Which lines run from the one containing "book: none [608,531,683,560]" to the end of the entries below? Reproduce them exactly, both ends included.

» Household object detections

-------------------------

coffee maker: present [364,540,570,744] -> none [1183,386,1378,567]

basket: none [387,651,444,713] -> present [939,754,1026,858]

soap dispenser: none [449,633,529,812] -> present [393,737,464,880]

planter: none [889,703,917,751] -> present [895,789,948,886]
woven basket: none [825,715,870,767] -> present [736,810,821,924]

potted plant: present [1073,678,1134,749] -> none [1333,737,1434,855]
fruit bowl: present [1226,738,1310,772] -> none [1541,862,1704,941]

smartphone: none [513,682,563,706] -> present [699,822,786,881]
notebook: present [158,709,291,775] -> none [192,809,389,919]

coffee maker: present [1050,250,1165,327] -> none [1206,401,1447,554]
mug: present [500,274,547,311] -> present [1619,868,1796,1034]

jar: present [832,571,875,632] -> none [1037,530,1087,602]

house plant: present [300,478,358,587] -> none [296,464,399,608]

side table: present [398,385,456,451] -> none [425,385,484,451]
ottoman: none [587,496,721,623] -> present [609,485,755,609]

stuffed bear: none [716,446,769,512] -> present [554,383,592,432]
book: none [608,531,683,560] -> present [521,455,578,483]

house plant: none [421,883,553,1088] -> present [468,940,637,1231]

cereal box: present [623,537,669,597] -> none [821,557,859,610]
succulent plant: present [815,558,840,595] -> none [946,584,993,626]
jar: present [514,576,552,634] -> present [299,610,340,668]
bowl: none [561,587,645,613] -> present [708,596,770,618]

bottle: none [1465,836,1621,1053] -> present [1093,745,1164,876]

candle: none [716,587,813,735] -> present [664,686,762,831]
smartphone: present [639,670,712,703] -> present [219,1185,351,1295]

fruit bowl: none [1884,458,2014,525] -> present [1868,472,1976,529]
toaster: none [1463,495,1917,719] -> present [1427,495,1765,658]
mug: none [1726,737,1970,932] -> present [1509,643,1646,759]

-------------------------

» Response to the exercise
book: none [608,531,683,560] -> present [521,455,578,483]

house plant: none [421,883,553,1088] -> present [468,940,637,1231]

cereal box: present [623,537,669,597] -> none [821,557,859,610]
succulent plant: present [815,558,840,595] -> none [946,584,993,626]
jar: present [514,576,552,634] -> present [299,610,340,668]
bowl: none [561,587,645,613] -> present [708,596,770,618]

bottle: none [1465,836,1621,1053] -> present [1093,745,1164,876]

candle: none [716,587,813,735] -> present [664,686,762,831]
smartphone: present [639,670,712,703] -> present [219,1185,351,1295]

fruit bowl: none [1884,458,2014,525] -> present [1868,472,1976,529]
toaster: none [1463,495,1917,719] -> present [1427,495,1765,658]
mug: none [1726,737,1970,932] -> present [1509,643,1646,759]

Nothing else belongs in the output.